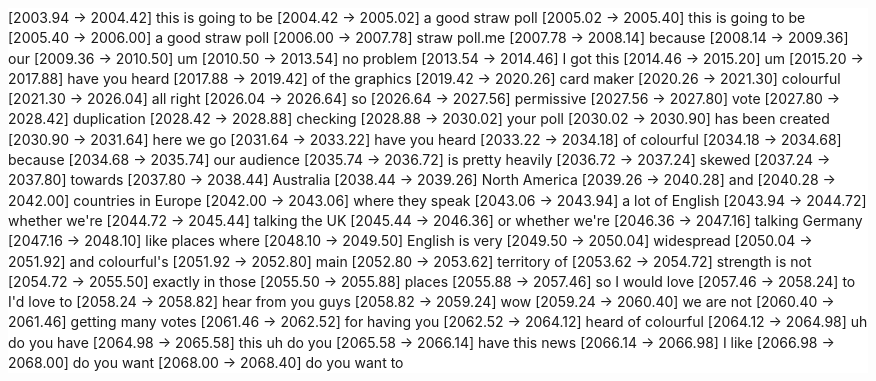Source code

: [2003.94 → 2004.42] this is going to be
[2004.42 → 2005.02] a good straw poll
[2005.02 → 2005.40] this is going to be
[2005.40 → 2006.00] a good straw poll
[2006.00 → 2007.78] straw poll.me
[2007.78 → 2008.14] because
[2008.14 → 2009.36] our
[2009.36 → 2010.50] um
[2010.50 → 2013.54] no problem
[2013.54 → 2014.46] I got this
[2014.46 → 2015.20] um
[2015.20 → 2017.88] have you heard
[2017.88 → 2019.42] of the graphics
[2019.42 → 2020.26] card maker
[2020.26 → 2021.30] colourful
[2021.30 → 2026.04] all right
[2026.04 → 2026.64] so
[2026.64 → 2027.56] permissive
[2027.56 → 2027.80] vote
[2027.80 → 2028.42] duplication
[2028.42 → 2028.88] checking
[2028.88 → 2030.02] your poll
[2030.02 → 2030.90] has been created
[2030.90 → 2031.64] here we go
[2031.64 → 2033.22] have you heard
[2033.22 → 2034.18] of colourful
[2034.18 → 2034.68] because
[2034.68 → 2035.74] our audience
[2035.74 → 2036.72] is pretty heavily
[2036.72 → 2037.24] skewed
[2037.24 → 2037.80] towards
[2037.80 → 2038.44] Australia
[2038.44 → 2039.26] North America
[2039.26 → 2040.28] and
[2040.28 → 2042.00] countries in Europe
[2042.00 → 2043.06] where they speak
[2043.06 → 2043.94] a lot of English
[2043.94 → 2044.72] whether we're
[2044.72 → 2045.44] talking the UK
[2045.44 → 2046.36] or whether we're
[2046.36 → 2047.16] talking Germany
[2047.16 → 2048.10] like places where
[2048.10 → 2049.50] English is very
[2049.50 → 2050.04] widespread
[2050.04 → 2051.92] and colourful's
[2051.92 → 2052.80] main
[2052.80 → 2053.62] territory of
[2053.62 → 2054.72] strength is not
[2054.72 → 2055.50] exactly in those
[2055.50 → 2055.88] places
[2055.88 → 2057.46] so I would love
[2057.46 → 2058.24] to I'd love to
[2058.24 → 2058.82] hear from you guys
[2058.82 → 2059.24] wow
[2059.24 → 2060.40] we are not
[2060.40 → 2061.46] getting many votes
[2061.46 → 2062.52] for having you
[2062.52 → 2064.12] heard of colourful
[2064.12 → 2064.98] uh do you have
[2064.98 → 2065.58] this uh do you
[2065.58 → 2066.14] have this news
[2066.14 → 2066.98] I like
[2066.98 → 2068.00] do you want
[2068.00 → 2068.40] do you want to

++++

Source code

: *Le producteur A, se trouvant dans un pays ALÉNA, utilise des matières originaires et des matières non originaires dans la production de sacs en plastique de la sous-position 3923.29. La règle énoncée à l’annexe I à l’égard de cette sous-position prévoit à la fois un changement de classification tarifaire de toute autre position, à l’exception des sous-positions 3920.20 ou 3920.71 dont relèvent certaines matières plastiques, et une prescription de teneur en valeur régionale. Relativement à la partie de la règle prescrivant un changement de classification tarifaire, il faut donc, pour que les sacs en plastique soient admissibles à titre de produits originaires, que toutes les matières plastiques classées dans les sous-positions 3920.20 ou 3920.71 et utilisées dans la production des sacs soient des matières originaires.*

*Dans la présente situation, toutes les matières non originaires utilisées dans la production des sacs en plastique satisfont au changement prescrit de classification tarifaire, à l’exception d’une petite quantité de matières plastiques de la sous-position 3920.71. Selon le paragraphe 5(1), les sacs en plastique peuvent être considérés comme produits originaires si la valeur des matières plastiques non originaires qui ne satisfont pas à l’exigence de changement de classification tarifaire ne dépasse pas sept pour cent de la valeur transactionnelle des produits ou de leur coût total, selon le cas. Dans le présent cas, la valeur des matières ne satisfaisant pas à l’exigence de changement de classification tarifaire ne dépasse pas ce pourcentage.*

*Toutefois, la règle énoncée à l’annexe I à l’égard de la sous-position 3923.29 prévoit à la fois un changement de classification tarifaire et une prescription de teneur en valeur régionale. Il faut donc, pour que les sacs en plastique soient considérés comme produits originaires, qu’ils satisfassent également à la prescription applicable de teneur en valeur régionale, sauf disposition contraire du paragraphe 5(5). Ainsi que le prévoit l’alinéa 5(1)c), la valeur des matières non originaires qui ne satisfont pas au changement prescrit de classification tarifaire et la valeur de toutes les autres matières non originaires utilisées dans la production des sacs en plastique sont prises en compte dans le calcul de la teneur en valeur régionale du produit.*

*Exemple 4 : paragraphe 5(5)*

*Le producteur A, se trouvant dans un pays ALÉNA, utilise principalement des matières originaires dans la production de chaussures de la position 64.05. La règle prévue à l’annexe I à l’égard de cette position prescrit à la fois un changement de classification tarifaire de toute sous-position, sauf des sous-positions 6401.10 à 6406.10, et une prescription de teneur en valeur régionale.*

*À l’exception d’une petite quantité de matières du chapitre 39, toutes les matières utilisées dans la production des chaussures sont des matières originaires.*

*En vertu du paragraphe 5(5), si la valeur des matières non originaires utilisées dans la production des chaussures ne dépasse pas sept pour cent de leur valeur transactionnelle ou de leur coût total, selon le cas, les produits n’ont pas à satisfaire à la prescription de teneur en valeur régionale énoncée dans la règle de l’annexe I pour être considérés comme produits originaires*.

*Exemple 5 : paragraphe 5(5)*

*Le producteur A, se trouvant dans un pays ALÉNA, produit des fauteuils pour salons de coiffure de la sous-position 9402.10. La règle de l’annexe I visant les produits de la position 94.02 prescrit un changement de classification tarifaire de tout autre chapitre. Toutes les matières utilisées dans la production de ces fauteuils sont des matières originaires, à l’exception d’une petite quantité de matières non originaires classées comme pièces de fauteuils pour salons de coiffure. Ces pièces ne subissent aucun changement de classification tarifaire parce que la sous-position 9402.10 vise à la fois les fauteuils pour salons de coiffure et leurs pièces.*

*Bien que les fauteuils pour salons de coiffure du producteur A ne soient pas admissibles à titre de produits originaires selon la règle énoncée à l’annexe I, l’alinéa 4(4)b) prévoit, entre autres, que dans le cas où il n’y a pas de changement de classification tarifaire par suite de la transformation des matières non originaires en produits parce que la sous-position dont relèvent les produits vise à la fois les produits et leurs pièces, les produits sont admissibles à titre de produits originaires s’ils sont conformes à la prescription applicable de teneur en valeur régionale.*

++++

__About this exercise__
Please make an exact copy of the lines above from the line with "[2051.92 → 2052.80] main" through the line with "[2060.40 → 2061.46] getting many votes", both ends included.

__Completed task__
[2051.92 → 2052.80] main
[2052.80 → 2053.62] territory of
[2053.62 → 2054.72] strength is not
[2054.72 → 2055.50] exactly in those
[2055.50 → 2055.88] places
[2055.88 → 2057.46] so I would love
[2057.46 → 2058.24] to I'd love to
[2058.24 → 2058.82] hear from you guys
[2058.82 → 2059.24] wow
[2059.24 → 2060.40] we are not
[2060.40 → 2061.46] getting many votes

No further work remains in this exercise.